> [Your task]
Answer these from the Ohio appeals opinion below:
(a) On what date was the opinion rendered?
(b) On how many counts of Felonious Assault was Tiffany Taylor convicted?
(c) On what street were Jessica Tarrance and Kenyon Jones traveling when they noticed Taylor following them?

> [Given passage]

State v. Taylor

Ohio Court of Appeals
State v. Taylor, 2013 Ohio 1587 (2013)
Welbaum

State v. Taylor

Opinion

[Cite as State v. Taylor,

2013-Ohio-1587

.]

IN THE COURT OF APPEALS OF OHIO SECOND APPELLATE DISTRICT MONTGOMERY COUNTY

STATE OF OHIO

Plaintiff-Appellee

v.

TIFFANY TAYLOR

Defendant-Appellant

Appellate Case No. 25146

Trial Court Case No. 2011-CR-2377

(Criminal Appeal from (Common Pleas Court) ...........

OPINION

Rendered on the 19th day of April, 2013.

...........

MATHIAS H. HECK, JR., by ANDREW T. FRENCH, Atty. Reg. #0069384, Assistant Prosecuting Attorney, Montgomery County Prosecutor’s Office, Appellate Division, Montgomery County Courts Building, P.O. Box 972, 301 West Third Street, Dayton, Ohio 45422 Attorney for Plaintiff-Appellee

MARSHALL G. LACHMAN, Atty. Reg. No. 0076791, 75 North Pioneer Blvd., Springboro, Ohio 45066 Attorney for Defendant-Appellant 2

.............

WELBAUM, J.

{¶ 1} Defendant-Appellant, Tiffany Taylor, appeals from her criminal conviction and

sentence on two counts of Felonious Assault following a jury trial. Appellant contends that the

jury’s verdict was against the manifest weight of the evidence. In addition, Appellant claims

that the prosecutor engaged in prosecutorial misconduct by making allegedly improper remarks

regarding the burden of proof during closing argument. We conclude that the jury verdict was

not against the manifest weight of the evidence. We also conclude that the prosecutor did not

engage in prosecutorial misconduct. Accordingly, the judgment of the trial court will be

affirmed.

I. Facts & Course of Proceedings

{¶ 2} On the morning of July 18, 2011, Jessica Tarrance was driving her six-year-old

daughter to day care with her boyfriend, Kenyon Jones, riding as a passenger. As they were

traveling on Elsmere Street in Dayton, Ohio, they noticed that the Appellant was following them

in her car. The Appellant was Jones’ ex-girlfriend, and their relationship did not end well. The

Appellant was upset at Jones for taking some movies that belonged to her children when he

moved out.

> [Dataset extract]
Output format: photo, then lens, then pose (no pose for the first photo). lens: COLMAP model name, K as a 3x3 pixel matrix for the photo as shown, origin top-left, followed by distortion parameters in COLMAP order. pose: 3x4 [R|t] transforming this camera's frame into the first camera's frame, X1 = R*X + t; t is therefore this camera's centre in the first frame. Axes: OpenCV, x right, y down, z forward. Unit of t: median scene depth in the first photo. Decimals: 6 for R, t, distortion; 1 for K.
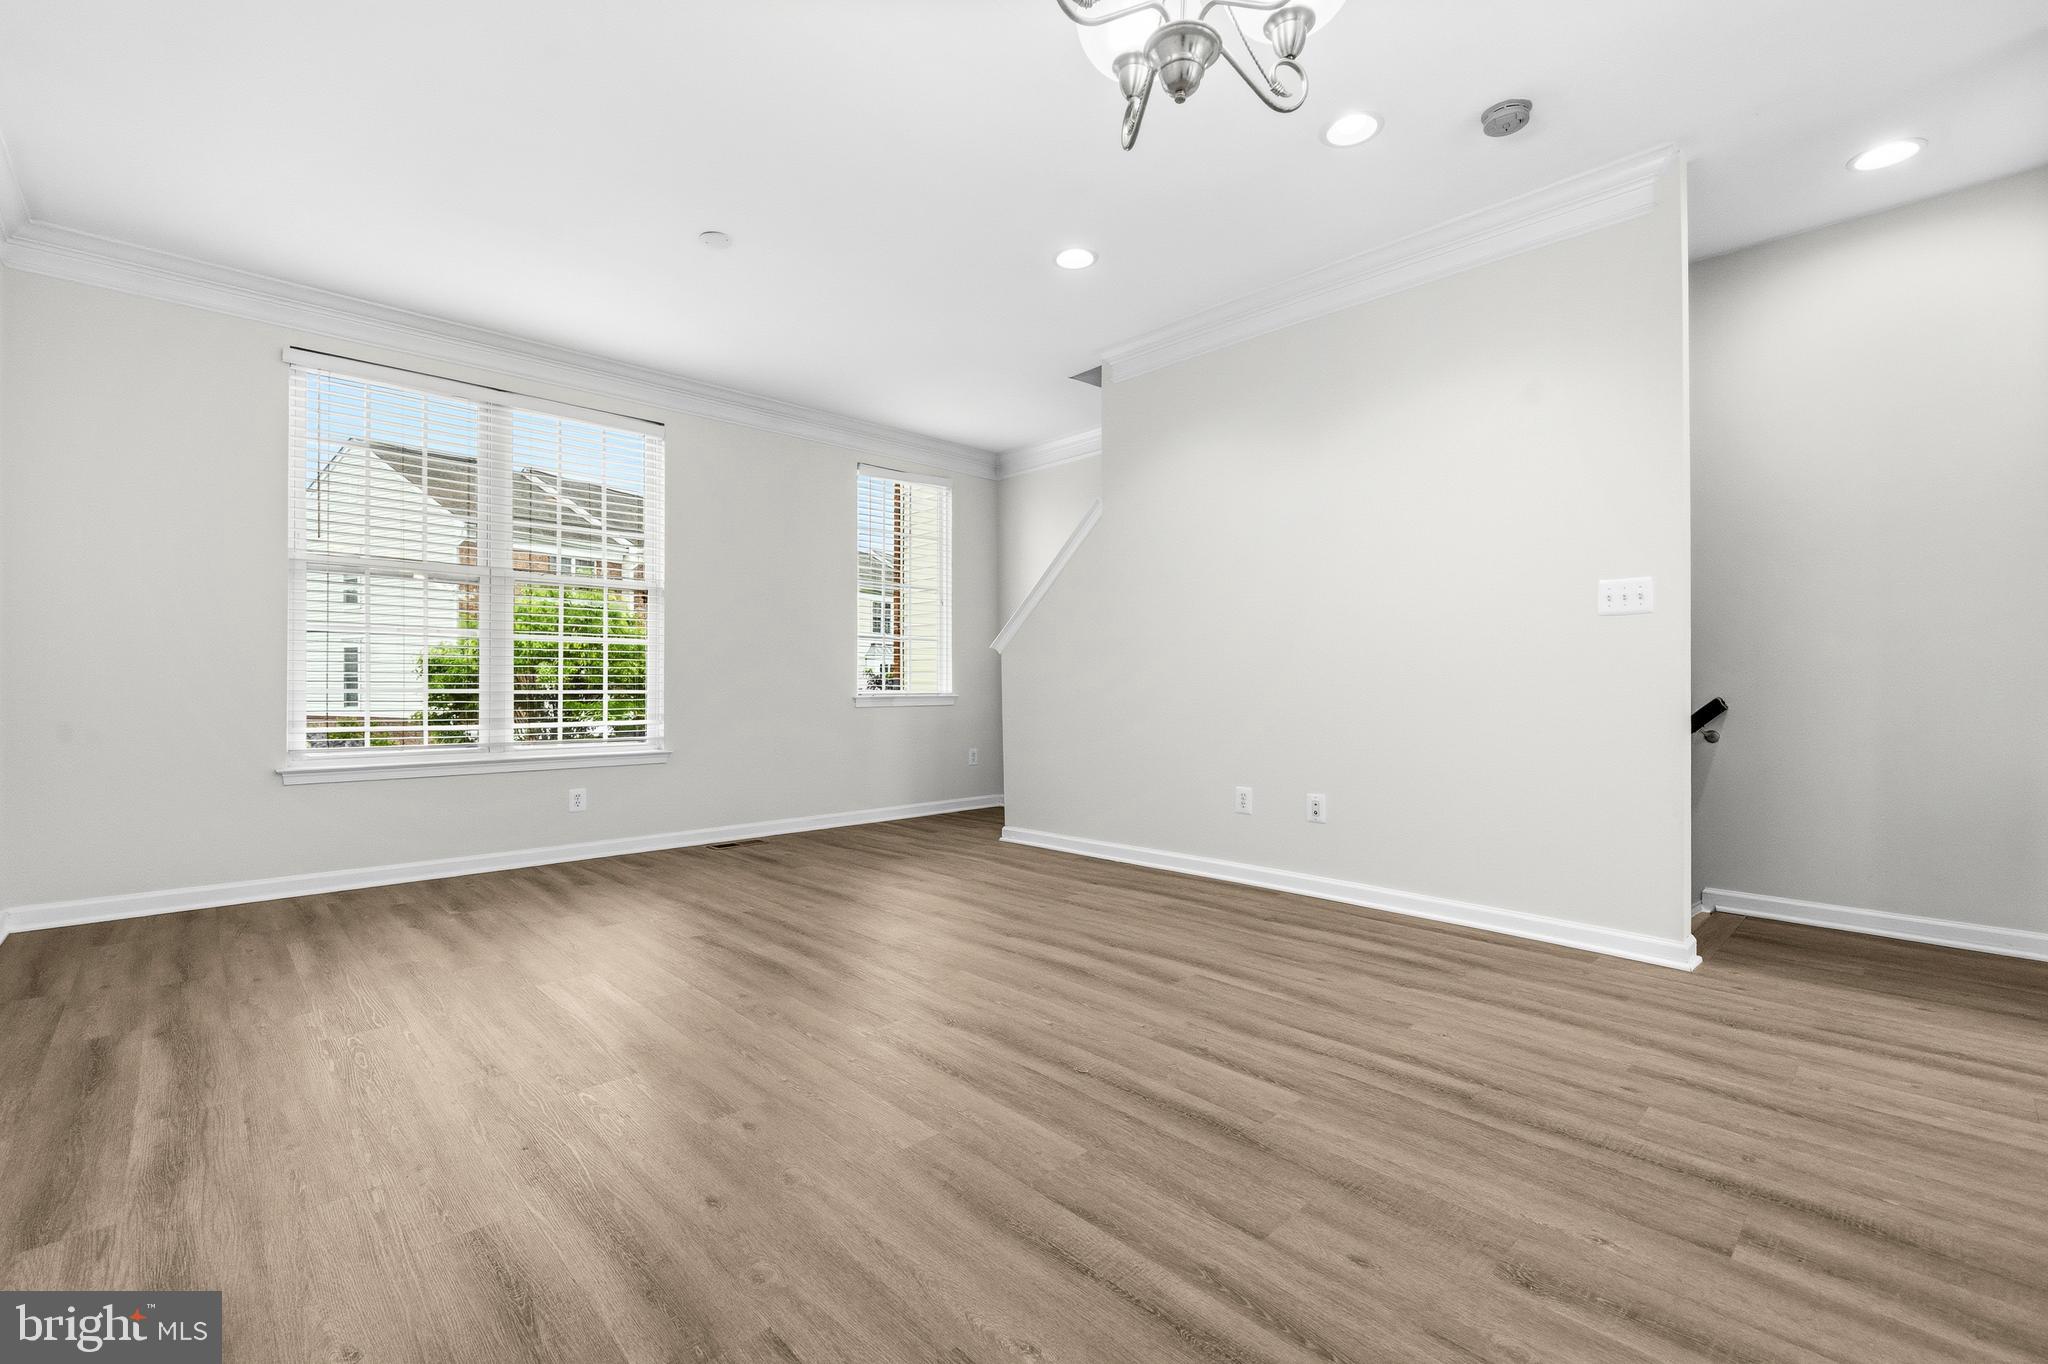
lens RADIAL K [[867.3, 0, 1027.0], [0, 867.3, 680.2], [0, 0, 1]] dist [0.002262, 0.000221]
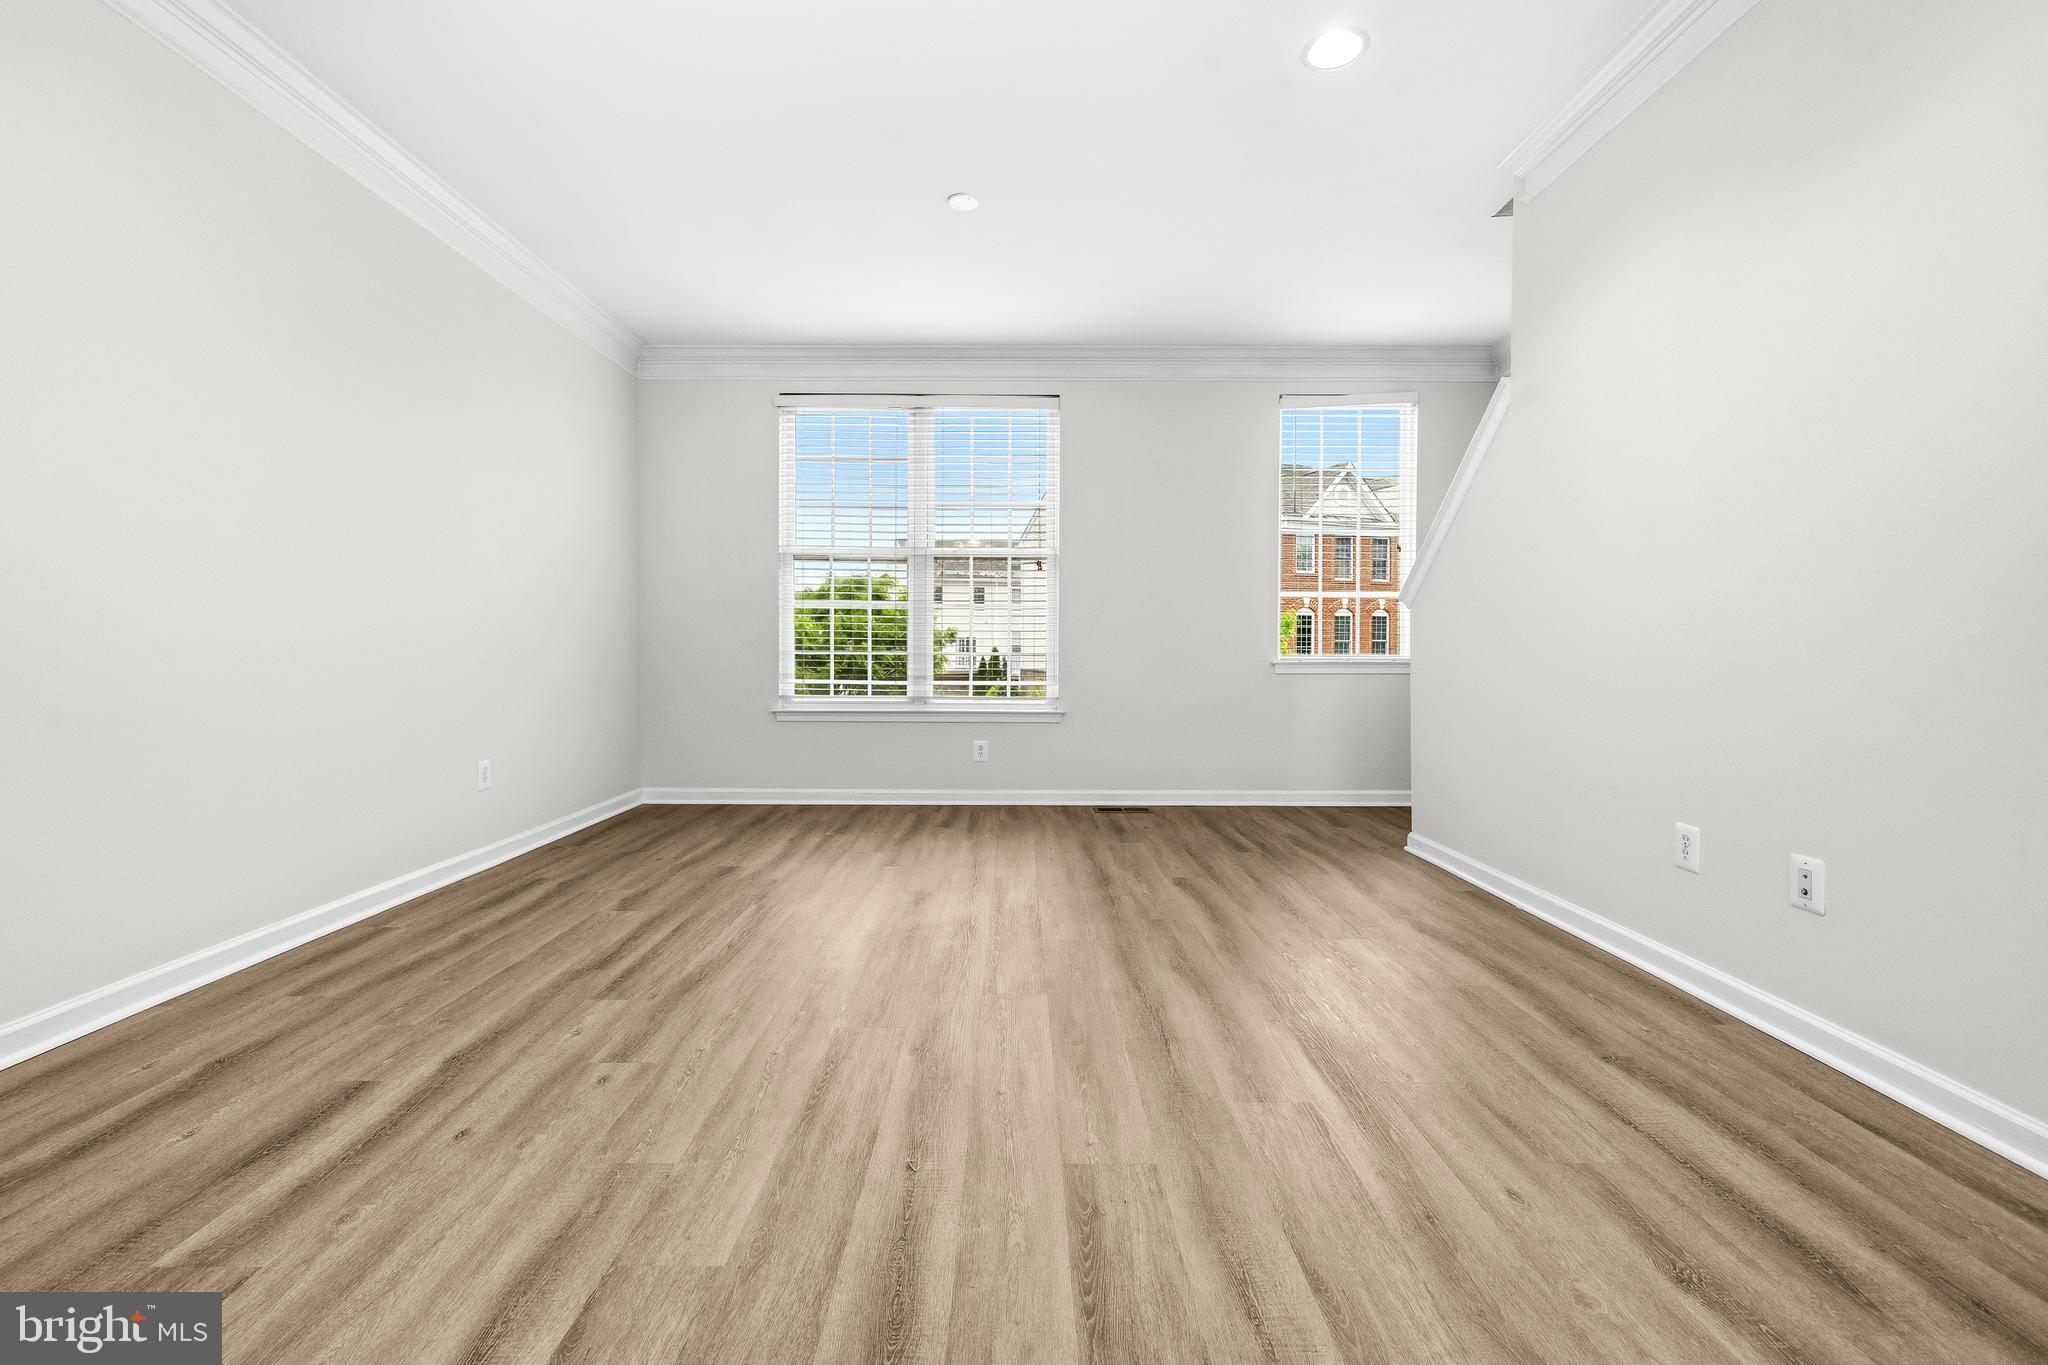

> [Task answer]
(a) April 19, 2013
(b) Two
(c) Elsmere Street, in Dayton, Ohio